Heinsberg-Randerrath : Denkmal für das schwarze Schwein

Die Vorstandswahlen mit den obligatorischen Geschäfts- und Kassenberichten standen bei der gut besuchten Generalversammlung des Ortsrings Randerath im Mittelpunkt.

Die unterhaltsamen Beiträge aus dem Orts- und Vereinsgeschehen erfreuten die Versammlungsteilnehmer in besonderer Weise. Der von Santosh Pinto hervorragend zusammengestellte Filmbeitrag über die Veranstaltungen zum 675-jährigen Bestehen der St.-Sebastianus-Schützenbruderschaft rief das Großereignis in lebhafte Erinnerung.

Dem beanstandungslosen Geschäftsbericht, vorgetragen von Jürgen Bohnen, und dem Kassenbericht von Egon Lützeler folgte nach dem Bericht der Kassenprüfers Günter Beer und Johannes Croon einstimmige Entlastung des gesamten Vorstandes, ehe Jürgen Engels als Versammlungsleiter seines Amtes waltete.

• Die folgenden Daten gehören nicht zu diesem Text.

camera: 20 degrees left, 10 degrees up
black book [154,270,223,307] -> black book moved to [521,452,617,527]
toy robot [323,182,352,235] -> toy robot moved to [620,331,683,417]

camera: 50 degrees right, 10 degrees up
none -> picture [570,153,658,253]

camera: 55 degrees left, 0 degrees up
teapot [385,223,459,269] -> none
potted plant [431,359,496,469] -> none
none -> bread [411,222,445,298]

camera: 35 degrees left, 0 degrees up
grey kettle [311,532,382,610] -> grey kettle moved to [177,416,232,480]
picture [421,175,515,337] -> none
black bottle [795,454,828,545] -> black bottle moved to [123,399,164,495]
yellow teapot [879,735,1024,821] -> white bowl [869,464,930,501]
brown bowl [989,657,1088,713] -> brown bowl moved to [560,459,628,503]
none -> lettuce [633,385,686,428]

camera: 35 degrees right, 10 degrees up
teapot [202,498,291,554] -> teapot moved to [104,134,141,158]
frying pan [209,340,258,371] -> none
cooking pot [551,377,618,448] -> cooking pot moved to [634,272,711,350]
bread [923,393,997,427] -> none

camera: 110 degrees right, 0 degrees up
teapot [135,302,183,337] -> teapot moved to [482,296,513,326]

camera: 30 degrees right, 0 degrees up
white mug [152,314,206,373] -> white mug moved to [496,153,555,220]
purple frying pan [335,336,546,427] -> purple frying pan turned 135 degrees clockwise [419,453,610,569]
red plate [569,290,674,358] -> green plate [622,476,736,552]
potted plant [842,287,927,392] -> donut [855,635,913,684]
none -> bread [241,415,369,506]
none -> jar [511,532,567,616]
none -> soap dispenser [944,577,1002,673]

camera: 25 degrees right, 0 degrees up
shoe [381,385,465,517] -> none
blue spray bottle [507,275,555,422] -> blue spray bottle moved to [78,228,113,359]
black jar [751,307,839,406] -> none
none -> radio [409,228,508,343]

Bei den Vorstandswahlen wurden der Vorsitzende Heinz Franken und sein Vize Lothar Engel einstimmig wiedergewählt. Ebenso gab es eine Wiederwahl des Geschäftsführers Jürgen Bohnen und des Schatzmeister Egon Lützeler. Als Beisitzer sind Marie-Luise Schmitz, Walter Cleven, Heinz-Willi Marx und Lucky König im Vorstand vertreten. Kassenprüfer sind Fred Hensen und Dieter Mäurer.

Nach dem Rückblick auf den erfolgreichen Wettbewerb „Unser Dorf hat Zukunft” wurden die Maßnahmen für den in 2006 folgenden Wettbewerb auf Landesebene vorgestellt. Dabei war das „Wilde schwarze Schwein” aus dem Randerather Sagenschatz, geschaffen von Künstler Peter Wolf mit fachmännischer Unterstützung von Heinz Winands, eine besondere Attraktion und rief allgemeines Erstaunen sowie große Bewunderung hervor.